:: Data to examine ::

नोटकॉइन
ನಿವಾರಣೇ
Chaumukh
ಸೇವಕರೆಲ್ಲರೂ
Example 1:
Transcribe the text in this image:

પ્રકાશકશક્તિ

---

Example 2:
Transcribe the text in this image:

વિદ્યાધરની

:::
:: Data to examine ::

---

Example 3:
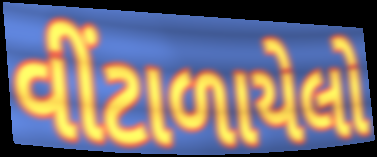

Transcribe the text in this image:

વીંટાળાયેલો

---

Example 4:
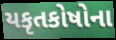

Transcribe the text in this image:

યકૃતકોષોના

:::

The problem —
Copy all lines from the material above that hold the word "Example".

Solution —
Example 1:
Example 2:
Example 3:
Example 4:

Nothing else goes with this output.